The answer is to create a central network platform on which organizations can create a digital twin of their networks without changing their internal architecture. Such a network platform would enable the creation and running of multi-enterprise applications with business objects and business processes as a harmonizing layer—essentially translating between disparate applications to allow seamless communications and processes across and between organizations.

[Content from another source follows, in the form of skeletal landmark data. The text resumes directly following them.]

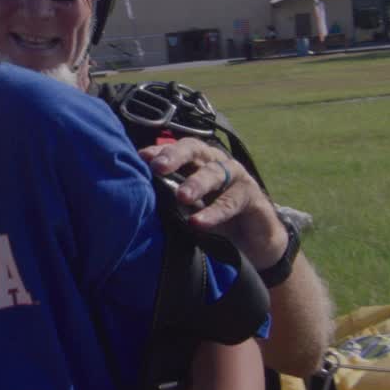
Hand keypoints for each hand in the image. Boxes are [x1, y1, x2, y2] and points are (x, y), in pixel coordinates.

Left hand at [139, 138, 285, 267]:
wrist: (252, 241)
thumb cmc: (214, 219)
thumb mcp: (189, 207)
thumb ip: (168, 199)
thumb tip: (136, 200)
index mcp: (197, 162)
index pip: (176, 149)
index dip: (159, 151)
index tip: (141, 157)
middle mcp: (215, 163)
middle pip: (194, 150)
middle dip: (175, 156)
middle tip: (158, 167)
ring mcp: (235, 177)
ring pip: (214, 173)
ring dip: (196, 183)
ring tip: (181, 196)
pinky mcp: (251, 196)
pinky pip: (231, 202)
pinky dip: (214, 213)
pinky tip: (198, 222)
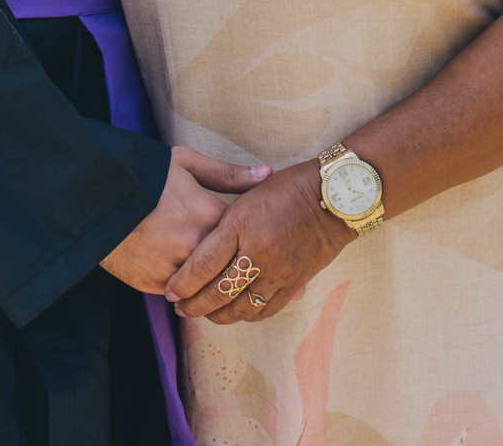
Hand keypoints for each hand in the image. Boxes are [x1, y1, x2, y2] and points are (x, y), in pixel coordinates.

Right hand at [101, 146, 270, 293]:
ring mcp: (174, 269)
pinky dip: (189, 291)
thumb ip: (229, 174)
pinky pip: (182, 295)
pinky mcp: (153, 284)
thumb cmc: (146, 174)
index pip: (247, 238)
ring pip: (208, 288)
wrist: (95, 196)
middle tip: (279, 285)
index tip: (275, 248)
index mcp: (208, 215)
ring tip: (235, 288)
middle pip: (232, 269)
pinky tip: (198, 286)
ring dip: (217, 287)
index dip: (259, 242)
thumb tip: (267, 174)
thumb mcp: (187, 164)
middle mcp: (195, 246)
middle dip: (246, 272)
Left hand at [165, 159, 351, 322]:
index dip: (183, 282)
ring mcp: (278, 271)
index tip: (170, 290)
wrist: (333, 198)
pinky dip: (246, 315)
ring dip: (217, 315)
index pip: (204, 263)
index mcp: (242, 223)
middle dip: (194, 304)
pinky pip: (264, 310)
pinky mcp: (294, 284)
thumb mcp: (248, 191)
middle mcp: (259, 251)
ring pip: (240, 308)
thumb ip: (224, 216)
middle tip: (179, 307)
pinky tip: (235, 312)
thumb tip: (198, 238)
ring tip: (203, 312)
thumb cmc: (287, 188)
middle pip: (218, 291)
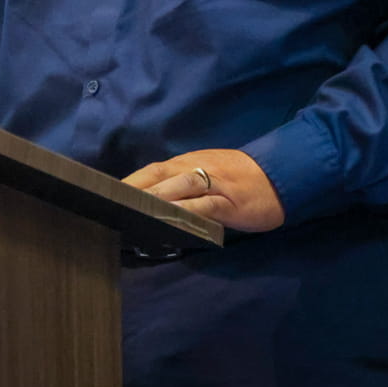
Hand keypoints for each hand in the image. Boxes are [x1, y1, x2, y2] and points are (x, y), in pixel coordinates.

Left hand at [124, 148, 285, 232]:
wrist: (282, 176)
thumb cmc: (242, 181)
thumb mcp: (209, 177)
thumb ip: (183, 188)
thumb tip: (152, 205)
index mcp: (188, 163)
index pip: (152, 170)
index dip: (129, 182)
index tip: (104, 196)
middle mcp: (196, 168)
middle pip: (158, 176)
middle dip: (132, 190)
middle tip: (108, 206)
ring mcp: (213, 183)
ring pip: (178, 188)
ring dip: (153, 200)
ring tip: (131, 214)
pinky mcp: (230, 201)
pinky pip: (204, 205)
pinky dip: (186, 213)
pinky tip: (170, 222)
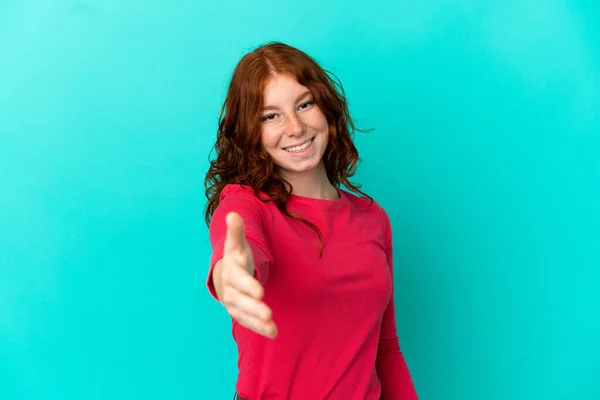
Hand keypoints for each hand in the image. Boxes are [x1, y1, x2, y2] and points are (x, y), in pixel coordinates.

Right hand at [213, 212, 277, 338]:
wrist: (224, 276)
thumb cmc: (235, 258)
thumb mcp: (236, 244)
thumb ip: (236, 231)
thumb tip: (233, 214)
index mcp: (231, 272)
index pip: (238, 279)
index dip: (248, 286)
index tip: (261, 292)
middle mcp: (230, 290)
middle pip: (241, 300)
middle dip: (254, 307)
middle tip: (268, 313)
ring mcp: (234, 303)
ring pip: (244, 314)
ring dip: (257, 321)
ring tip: (272, 326)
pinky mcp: (241, 314)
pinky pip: (249, 323)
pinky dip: (260, 329)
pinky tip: (274, 332)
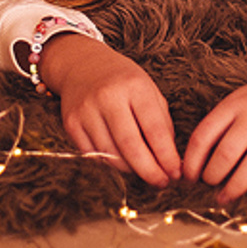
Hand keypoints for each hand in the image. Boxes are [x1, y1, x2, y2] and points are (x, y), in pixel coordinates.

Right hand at [36, 33, 180, 187]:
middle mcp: (108, 96)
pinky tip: (121, 161)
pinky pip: (94, 155)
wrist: (82, 64)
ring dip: (131, 170)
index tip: (176, 173)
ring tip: (143, 169)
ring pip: (111, 155)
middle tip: (162, 183)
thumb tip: (170, 161)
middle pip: (131, 146)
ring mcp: (86, 110)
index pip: (154, 129)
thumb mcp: (148, 89)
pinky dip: (110, 164)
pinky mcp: (71, 123)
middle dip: (149, 171)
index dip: (166, 156)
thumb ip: (161, 122)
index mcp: (134, 85)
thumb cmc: (123, 80)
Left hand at [182, 38, 246, 205]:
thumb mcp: (238, 101)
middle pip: (228, 151)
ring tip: (225, 198)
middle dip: (213, 176)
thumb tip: (195, 163)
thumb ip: (219, 126)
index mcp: (235, 103)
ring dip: (236, 186)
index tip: (188, 178)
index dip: (192, 161)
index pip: (205, 135)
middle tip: (209, 187)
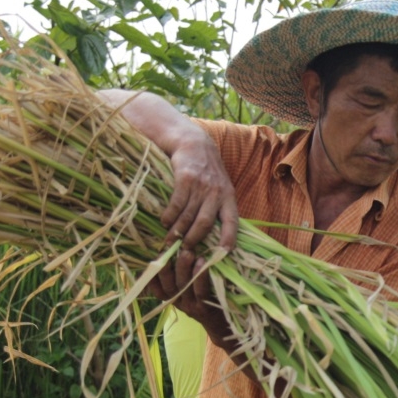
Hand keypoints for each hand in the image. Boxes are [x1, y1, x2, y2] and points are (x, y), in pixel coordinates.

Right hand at [98, 90, 238, 253]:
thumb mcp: (220, 187)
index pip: (232, 221)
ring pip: (188, 216)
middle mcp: (216, 192)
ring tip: (170, 241)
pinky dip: (170, 216)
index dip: (229, 238)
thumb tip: (215, 237)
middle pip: (205, 223)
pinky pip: (176, 204)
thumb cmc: (206, 170)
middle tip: (184, 251)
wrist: (193, 143)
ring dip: (177, 231)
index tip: (223, 254)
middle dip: (194, 240)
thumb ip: (219, 207)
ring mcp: (201, 185)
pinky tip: (165, 221)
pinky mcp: (185, 179)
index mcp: (228, 197)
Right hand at [146, 246, 234, 351]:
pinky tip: (203, 263)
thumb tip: (170, 250)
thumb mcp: (187, 289)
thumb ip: (178, 274)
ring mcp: (191, 306)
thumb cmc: (204, 299)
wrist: (222, 325)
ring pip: (183, 285)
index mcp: (171, 296)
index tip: (158, 255)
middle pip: (168, 284)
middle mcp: (178, 302)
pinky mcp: (205, 307)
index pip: (156, 286)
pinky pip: (200, 291)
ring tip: (188, 252)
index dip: (153, 272)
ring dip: (184, 267)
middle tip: (174, 248)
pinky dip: (200, 276)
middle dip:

  • Basic elements of such a network of networks would include:
  • Creating a standardized digital representation of a firm’s own processes that can be extended to partners.
  • Sharing processes and applications across the network, including appropriate security and access controls among partners.
  • Supporting cross-functional and cross-company execution with a shared, but customized, application that enables the company and its partners to participate based on their own workflow and data requirements.
  • Providing a common data model for information in the network, with a system that auto-translates each other’s data into a common language.
  • Generating collective intelligence from across the network to predict shortages, anticipate supply disruptions, and identify shifts in demand.

Benefits range from security to sustainability
An Industry 4.0 network of networks connects people, processes, data, and systems and breaks down the barriers to digital supply chain transformation. The results could help us meet some of the major challenges supply chains face, including:

Counterfeiting and diversion: A network of networks will enhance traceability and provenance to defend against counterfeiting and diversion in pharmaceuticals and a spectrum of other industries.

Demand and supply fluctuations: Recent supply chain disruptions underscore the need to adapt and adjust to fluctuations at a very rapid rate, made possible by the visibility and communications inherent in a network of networks.

Sustainability: Environmental concerns require traceability. For example, the US Environmental Protection Agency’s Scope 3 on carbon emissions basically says that you need to not only be able to certify that your own products meet certain sustainability requirements, but that all the raw materials that your suppliers are using also meet the requirements.

Social responsibility: A network of networks provides the transparency companies require to work in a more orchestrated manner and to ensure accountability to each other in order to achieve goals—and mandates—for social responsibility.

These are exciting days. We are witnessing the dawn of the Fourth Industrial Revolution, and because of the network of networks that is forming such a foundational element of this revolution, supply chain management will be one of the earliest beneficiaries of Industry 4.0. This capability is no longer theoretical, but in action today and providing immeasurable value to global supply chains. The TraceLink network, for example, is able to successfully predict product shortages 90 days in advance with over 80% accuracy. This is the kind of revolutionary impact interoperability and end-to-end digitalization can have on society.